§ SUPPLIED DATA:
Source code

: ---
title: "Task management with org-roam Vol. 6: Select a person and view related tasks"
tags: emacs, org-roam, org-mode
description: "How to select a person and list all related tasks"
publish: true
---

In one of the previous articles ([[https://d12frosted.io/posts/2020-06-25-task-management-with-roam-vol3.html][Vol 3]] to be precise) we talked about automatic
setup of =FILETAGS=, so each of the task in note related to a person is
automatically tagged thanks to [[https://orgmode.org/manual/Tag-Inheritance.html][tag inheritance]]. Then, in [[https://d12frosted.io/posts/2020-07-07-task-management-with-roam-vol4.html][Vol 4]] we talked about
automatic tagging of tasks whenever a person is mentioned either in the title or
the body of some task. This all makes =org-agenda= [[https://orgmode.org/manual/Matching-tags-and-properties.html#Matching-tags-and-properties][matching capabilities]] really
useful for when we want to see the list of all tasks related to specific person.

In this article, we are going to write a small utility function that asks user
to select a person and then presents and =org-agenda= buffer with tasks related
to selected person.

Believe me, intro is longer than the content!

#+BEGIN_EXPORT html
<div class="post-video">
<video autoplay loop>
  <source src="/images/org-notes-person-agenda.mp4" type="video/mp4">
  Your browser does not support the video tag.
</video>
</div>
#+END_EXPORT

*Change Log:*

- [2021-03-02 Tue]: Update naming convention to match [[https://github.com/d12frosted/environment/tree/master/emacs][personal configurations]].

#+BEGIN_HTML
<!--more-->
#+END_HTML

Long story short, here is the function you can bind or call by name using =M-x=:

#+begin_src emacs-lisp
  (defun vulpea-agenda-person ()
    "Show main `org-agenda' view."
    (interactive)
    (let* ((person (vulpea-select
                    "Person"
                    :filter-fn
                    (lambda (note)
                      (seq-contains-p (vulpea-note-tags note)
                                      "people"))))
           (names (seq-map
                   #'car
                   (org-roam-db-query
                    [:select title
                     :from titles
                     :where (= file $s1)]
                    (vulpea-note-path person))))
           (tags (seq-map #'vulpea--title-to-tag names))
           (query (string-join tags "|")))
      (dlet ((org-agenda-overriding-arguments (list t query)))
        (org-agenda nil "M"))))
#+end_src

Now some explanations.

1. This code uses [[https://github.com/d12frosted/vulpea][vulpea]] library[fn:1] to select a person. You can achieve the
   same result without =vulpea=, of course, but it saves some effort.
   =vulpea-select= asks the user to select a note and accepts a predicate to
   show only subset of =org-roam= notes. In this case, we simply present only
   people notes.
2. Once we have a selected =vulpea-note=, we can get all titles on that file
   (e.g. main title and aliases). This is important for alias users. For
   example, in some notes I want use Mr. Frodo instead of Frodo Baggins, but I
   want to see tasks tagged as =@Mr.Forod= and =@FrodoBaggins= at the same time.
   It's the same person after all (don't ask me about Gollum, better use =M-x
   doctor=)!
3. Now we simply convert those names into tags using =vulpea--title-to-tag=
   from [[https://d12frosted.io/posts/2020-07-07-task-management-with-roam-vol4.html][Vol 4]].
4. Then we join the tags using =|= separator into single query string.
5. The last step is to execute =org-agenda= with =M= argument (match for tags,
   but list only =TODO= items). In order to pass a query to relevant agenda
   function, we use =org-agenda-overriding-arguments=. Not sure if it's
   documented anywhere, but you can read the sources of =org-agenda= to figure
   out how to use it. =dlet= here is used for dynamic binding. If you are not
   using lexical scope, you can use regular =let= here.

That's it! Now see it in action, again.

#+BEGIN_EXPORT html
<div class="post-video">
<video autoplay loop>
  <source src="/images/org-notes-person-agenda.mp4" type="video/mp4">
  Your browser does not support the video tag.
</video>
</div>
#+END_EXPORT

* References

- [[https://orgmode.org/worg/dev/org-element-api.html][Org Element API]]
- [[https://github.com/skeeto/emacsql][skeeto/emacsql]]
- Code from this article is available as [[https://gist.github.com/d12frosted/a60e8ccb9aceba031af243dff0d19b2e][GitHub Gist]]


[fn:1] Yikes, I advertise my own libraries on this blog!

§ PROBLEM STATEMENT: Find every line in the records that contains the word "view"; copy those lines.

§ RESPONSE:
title: "Task management with org-roam Vol. 6: Select a person and view related tasks"
    "Show main `org-agenda' view."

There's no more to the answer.